_Directions for this task_
The copy you give must match the lines from the top of the data through the line containing "left hip: (161, 176)" exactly, and it must hold no pictures.

_Records_
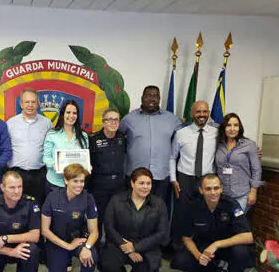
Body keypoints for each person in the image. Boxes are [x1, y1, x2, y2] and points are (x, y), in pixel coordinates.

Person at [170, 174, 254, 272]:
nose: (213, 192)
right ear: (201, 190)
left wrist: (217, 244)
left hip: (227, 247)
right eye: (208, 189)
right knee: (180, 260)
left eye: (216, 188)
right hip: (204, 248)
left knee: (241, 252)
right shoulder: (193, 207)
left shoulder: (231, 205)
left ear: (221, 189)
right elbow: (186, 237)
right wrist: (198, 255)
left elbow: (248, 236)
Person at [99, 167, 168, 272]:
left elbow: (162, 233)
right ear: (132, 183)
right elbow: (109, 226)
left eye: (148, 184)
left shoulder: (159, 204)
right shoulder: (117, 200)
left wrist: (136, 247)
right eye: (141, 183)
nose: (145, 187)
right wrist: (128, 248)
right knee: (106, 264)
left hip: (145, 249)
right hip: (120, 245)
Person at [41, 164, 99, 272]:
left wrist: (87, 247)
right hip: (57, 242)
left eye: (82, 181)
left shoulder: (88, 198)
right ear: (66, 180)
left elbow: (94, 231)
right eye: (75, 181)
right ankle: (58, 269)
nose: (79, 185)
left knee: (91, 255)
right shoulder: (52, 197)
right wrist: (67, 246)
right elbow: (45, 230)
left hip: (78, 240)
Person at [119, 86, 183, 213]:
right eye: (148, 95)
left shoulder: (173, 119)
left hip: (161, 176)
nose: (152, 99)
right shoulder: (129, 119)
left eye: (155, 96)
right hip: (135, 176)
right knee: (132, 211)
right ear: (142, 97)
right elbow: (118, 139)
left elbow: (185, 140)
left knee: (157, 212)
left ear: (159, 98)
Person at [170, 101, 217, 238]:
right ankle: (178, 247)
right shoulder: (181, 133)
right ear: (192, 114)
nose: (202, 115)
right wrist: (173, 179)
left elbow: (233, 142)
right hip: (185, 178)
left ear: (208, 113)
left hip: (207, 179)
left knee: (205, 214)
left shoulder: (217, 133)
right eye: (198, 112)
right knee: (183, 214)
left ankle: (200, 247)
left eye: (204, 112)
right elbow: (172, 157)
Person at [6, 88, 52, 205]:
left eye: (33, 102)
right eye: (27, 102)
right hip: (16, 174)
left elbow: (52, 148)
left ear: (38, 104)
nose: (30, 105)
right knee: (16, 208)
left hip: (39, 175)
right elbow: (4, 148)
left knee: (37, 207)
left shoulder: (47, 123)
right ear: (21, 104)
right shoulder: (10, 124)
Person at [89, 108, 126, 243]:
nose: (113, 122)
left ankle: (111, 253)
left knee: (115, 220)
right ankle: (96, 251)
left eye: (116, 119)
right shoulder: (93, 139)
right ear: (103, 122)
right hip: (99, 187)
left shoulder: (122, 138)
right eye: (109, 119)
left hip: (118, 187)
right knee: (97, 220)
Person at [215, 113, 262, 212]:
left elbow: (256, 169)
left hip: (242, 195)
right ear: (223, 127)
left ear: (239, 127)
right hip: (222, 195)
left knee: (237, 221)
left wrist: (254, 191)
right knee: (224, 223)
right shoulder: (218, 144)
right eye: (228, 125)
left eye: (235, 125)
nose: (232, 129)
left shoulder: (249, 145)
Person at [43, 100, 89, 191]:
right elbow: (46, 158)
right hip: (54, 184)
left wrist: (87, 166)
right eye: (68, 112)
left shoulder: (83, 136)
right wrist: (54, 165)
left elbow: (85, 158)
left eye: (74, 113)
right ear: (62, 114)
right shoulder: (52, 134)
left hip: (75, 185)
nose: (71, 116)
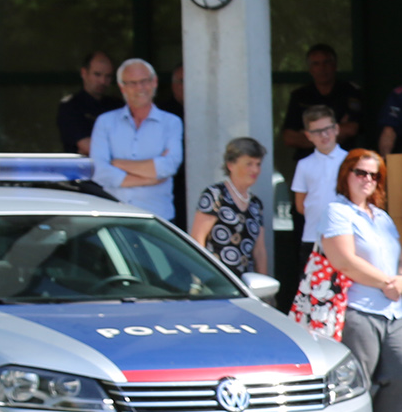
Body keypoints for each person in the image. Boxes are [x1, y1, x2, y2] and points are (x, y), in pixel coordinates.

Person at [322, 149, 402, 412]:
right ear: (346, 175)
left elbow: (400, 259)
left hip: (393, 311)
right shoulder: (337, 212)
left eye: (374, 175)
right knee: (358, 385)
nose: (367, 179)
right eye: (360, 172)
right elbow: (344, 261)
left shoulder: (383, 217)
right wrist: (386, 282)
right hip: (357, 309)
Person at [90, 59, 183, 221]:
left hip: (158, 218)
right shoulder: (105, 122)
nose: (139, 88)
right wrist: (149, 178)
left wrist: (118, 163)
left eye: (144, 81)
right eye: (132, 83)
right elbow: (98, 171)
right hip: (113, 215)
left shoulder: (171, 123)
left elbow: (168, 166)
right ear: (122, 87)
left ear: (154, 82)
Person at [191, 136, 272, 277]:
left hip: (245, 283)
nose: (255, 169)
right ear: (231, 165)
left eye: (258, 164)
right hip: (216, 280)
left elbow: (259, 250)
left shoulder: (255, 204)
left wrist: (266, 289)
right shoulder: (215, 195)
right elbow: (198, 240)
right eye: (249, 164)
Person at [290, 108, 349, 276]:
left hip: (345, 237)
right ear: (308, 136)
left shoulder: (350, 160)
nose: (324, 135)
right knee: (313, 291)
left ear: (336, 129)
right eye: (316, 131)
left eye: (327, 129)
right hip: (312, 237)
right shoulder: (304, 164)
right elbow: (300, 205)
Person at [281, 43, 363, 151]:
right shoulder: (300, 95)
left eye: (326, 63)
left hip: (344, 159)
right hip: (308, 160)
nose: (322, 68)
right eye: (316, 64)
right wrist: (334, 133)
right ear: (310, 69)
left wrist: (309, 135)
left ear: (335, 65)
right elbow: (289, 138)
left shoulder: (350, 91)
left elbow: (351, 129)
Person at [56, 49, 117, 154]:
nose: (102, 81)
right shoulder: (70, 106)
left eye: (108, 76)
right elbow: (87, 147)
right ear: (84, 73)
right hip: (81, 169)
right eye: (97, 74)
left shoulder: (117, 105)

_Written response_
Body keypoints for each person in the image. Boxes are [x1, y1, x2, y2] and points are (x, y), in pixel coordinates.

Person at [170, 174, 254, 272]:
nose: (213, 192)
right ear: (201, 190)
left wrist: (217, 244)
left hip: (227, 247)
right eye: (208, 189)
right knee: (180, 260)
left eye: (216, 188)
right hip: (204, 248)
left knee: (241, 252)
right shoulder: (193, 207)
left shoulder: (231, 205)
left ear: (221, 189)
right elbow: (186, 237)
right wrist: (198, 255)
left elbow: (248, 236)
Person at [99, 167, 168, 272]:
left elbow: (162, 233)
right ear: (132, 183)
right elbow: (109, 226)
left eye: (148, 184)
left shoulder: (159, 204)
right shoulder: (117, 200)
left wrist: (136, 247)
right eye: (141, 183)
nose: (145, 187)
right wrist: (128, 248)
right knee: (106, 264)
left hip: (145, 249)
right hip: (120, 245)
Person at [41, 164, 99, 272]:
left wrist: (87, 247)
right hip: (57, 242)
left eye: (82, 181)
left shoulder: (88, 198)
right ear: (66, 180)
left elbow: (94, 231)
right eye: (75, 181)
right ankle: (58, 269)
nose: (79, 185)
left knee: (91, 255)
right shoulder: (52, 197)
right wrist: (67, 246)
right elbow: (45, 230)
left hip: (78, 240)
Person at [119, 86, 183, 213]:
right eye: (148, 95)
left shoulder: (173, 119)
left hip: (161, 176)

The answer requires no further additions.